◆ What is needed ◆
The reply should reproduce every line of the data below word for word, minus any images.

◆ Images with lens parameters ◆
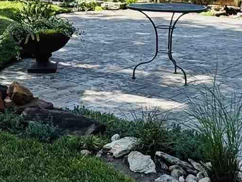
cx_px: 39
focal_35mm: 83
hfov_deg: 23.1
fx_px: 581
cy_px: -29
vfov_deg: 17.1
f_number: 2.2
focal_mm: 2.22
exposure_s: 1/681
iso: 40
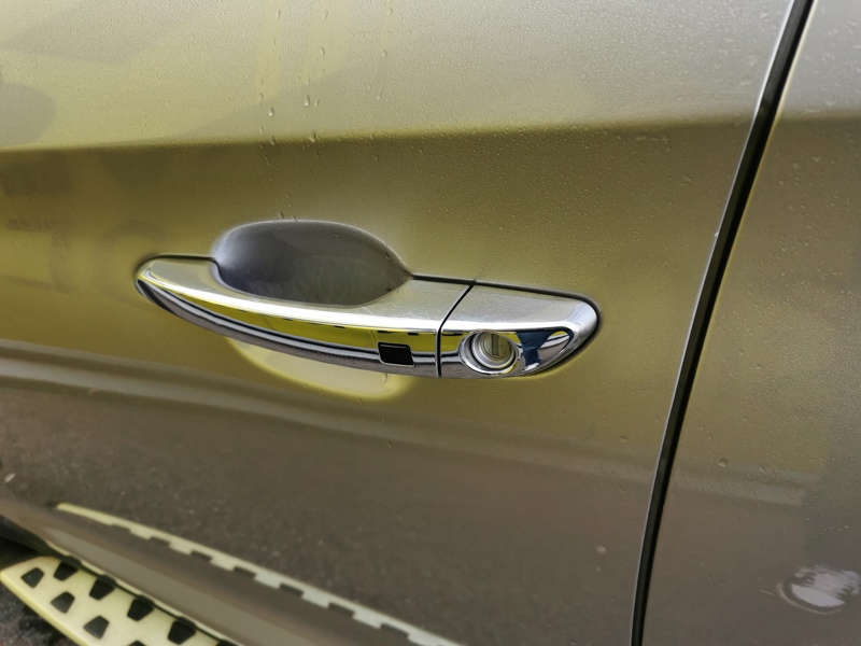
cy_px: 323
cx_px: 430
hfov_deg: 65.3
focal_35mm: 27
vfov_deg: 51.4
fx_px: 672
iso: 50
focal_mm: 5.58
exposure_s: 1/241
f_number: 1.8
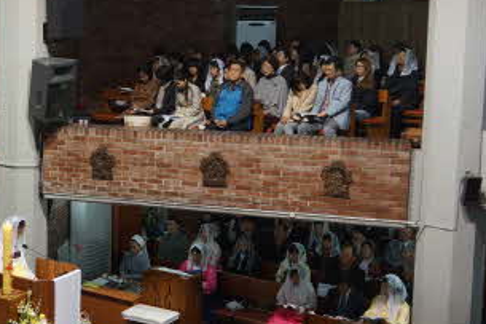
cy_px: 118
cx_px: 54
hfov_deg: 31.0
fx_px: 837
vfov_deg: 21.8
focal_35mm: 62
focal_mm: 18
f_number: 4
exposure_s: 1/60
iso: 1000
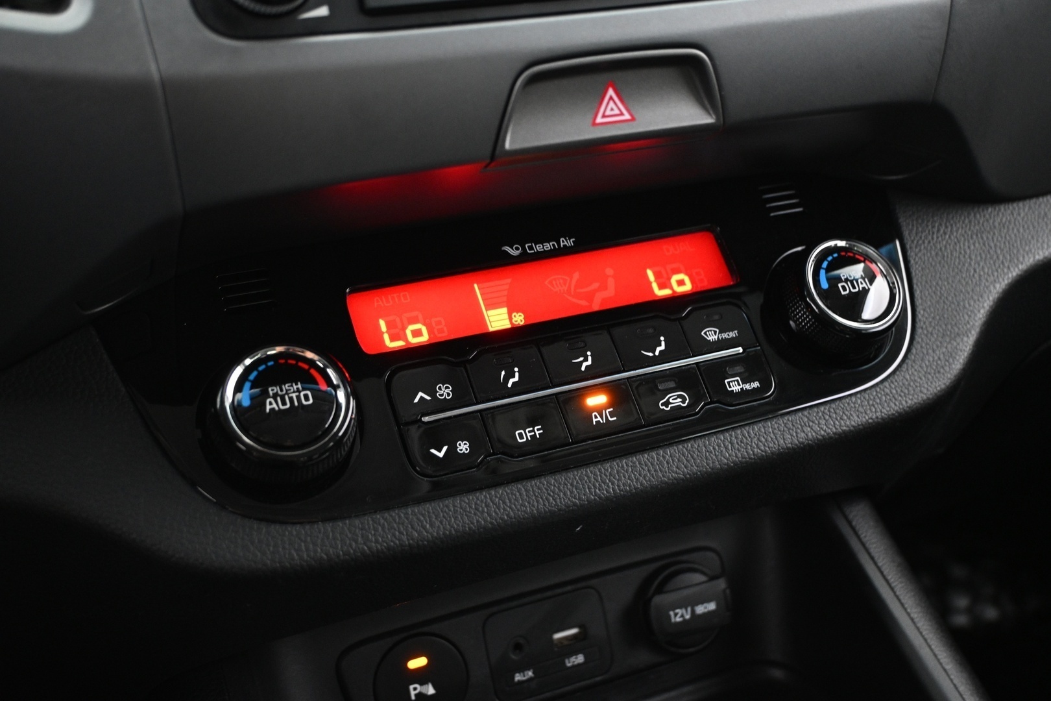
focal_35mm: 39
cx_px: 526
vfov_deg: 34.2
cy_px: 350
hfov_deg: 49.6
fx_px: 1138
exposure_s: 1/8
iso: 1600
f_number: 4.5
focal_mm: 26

◆ Solution ◆
cx_px: 39
focal_35mm: 83
hfov_deg: 23.1
fx_px: 581
cy_px: -29
vfov_deg: 17.1
f_number: 2.2
focal_mm: 2.22
exposure_s: 1/681
iso: 40
cy_px: 323
cx_px: 430
hfov_deg: 65.3
focal_35mm: 27
vfov_deg: 51.4
fx_px: 672
iso: 50
focal_mm: 5.58
exposure_s: 1/241
f_number: 1.8
cy_px: 118
cx_px: 54
hfov_deg: 31.0
fx_px: 837
vfov_deg: 21.8
focal_35mm: 62
focal_mm: 18
f_number: 4
exposure_s: 1/60
iso: 1000
focal_35mm: 39
cx_px: 526
vfov_deg: 34.2
cy_px: 350
hfov_deg: 49.6
fx_px: 1138
exposure_s: 1/8
iso: 1600
f_number: 4.5
focal_mm: 26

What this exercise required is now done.